Both binaries take only `-config` flag pointing to their respective JSON config file.

---

## Configuration Reference

### Client Config (`client_config.json`)

| Field | Type | Description |
|-------|------|-------------|
| `socks_host` | string | SOCKS5 listener address. Use `0.0.0.0` for LAN sharing |
| `socks_port` | int | SOCKS5 listener port (default: `1080`) |
| `google_host` | string | Google edge IP for domain fronting (e.g. `216.239.38.120`) |
| `sni` | string | TLS SNI value (must be `www.google.com`) |
| `script_keys` | []string | One or more Apps Script Deployment IDs or full `/exec` URLs |
| `tunnel_key` | string | 64-char hex AES-256 key — must match server |

### Server Config (`server_config.json`)

| Field | Type | Description |
|-------|------|-------------|
| `server_host` | string | Bind address on VPS (use `0.0.0.0`) |
| `server_port` | int | Listen port (default: `8443`) |
| `tunnel_key` | string | 64-char hex AES-256 key — must match client |

---

## Multiple Deployments (Scaling)

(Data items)
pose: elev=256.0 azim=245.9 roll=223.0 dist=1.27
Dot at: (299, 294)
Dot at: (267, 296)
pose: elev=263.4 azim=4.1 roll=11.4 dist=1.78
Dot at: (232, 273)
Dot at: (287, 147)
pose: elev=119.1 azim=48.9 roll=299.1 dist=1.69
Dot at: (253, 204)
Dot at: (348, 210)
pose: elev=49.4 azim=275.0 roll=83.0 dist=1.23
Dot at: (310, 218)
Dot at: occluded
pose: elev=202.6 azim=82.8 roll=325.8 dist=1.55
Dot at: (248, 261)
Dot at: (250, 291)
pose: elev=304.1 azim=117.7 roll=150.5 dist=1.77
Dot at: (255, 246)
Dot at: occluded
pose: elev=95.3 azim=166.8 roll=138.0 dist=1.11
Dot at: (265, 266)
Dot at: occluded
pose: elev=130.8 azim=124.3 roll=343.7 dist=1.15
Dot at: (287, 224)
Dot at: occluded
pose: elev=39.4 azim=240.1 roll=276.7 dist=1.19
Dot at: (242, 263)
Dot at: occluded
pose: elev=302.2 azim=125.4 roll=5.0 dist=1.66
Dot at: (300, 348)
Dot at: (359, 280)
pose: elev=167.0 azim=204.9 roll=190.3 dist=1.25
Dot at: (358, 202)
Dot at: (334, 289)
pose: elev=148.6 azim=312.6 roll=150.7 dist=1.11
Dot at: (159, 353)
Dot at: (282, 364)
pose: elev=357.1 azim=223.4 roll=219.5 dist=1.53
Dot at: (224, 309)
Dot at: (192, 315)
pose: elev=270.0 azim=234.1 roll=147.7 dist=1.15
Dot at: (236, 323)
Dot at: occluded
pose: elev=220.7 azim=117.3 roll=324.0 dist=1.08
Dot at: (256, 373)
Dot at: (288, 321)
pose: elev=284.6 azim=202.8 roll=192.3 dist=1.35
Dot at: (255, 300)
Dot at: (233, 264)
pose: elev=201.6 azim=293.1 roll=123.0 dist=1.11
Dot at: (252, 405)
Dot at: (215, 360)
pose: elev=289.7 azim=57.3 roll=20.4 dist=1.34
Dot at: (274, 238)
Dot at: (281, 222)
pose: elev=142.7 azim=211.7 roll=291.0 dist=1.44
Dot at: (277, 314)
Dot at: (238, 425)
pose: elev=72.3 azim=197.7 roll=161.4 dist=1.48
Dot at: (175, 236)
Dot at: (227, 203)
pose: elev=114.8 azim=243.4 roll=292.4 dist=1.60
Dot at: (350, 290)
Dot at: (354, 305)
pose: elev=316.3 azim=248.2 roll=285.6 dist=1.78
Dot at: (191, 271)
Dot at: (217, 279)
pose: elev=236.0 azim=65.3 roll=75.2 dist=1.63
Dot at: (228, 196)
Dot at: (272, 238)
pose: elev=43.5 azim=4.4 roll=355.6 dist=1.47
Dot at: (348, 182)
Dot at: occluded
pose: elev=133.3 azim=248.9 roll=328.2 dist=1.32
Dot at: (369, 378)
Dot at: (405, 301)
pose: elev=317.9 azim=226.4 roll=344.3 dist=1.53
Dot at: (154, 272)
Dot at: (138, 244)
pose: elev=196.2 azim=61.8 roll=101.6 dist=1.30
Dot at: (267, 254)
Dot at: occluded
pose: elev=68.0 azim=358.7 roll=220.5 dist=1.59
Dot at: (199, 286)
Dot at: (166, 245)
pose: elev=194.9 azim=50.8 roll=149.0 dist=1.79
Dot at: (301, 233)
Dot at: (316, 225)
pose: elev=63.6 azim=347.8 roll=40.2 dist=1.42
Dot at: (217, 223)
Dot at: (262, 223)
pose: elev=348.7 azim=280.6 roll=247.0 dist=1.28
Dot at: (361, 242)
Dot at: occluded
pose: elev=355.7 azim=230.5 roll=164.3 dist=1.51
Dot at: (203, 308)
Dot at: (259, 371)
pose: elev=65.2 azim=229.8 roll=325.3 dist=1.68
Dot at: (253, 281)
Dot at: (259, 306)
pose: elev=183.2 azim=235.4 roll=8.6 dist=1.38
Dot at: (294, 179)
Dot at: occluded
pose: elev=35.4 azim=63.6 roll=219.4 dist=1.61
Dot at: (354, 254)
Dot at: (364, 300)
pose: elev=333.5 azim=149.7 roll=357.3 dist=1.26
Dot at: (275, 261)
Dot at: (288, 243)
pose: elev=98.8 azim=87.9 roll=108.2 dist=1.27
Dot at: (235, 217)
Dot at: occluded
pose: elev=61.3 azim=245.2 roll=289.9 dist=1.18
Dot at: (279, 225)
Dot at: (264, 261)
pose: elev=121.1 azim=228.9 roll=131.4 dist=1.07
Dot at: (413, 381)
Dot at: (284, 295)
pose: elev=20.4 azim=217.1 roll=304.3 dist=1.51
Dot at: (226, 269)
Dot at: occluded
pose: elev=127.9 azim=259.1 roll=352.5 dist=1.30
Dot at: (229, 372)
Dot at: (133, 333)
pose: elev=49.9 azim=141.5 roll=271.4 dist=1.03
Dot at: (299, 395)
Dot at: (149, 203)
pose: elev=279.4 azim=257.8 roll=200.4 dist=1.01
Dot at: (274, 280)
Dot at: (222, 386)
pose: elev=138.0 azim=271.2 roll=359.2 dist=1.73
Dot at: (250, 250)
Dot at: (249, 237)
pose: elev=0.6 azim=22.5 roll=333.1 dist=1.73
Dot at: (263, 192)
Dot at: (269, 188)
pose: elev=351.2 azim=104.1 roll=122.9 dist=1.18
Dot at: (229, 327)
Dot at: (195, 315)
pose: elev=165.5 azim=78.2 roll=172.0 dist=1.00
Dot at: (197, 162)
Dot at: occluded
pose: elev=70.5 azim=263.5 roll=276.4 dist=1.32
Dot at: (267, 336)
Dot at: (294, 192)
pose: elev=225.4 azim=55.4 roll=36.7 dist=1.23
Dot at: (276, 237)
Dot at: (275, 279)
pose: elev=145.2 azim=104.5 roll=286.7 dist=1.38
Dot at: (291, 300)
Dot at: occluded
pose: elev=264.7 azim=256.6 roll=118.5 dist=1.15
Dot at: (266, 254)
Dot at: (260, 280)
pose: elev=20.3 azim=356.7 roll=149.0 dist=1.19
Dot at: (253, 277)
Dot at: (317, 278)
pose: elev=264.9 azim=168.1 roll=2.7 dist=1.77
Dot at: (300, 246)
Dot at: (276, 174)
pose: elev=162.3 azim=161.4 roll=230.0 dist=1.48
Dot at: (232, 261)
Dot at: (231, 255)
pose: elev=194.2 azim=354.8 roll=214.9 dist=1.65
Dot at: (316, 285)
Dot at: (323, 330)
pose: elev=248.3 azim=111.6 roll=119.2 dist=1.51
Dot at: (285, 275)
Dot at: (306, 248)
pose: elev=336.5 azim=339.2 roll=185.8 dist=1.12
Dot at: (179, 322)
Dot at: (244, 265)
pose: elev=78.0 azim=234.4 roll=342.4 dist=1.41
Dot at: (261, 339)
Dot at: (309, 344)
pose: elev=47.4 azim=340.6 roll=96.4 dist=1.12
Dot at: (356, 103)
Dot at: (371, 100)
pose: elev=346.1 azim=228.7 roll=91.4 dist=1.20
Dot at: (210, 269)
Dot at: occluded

Tasks to complete:
[1] List every field name in the client config table of the configuration reference.
[2] According to the configuration reference, what is the default listen port for the server?
[3] Print everything in the configuration reference from "### Server Config" down to "Multiple Deployments (Scaling)".
The entries are separate material.

Per-task outputs:
[1] socks_host, socks_port, google_host, sni, script_keys, tunnel_key

[2] 8443

[3]
### Server Config (`server_config.json`)

| Field | Type | Description |
|-------|------|-------------|
| `server_host` | string | Bind address on VPS (use `0.0.0.0`) |
| `server_port` | int | Listen port (default: `8443`) |
| `tunnel_key` | string | 64-char hex AES-256 key — must match client |

---

## Multiple Deployments (Scaling)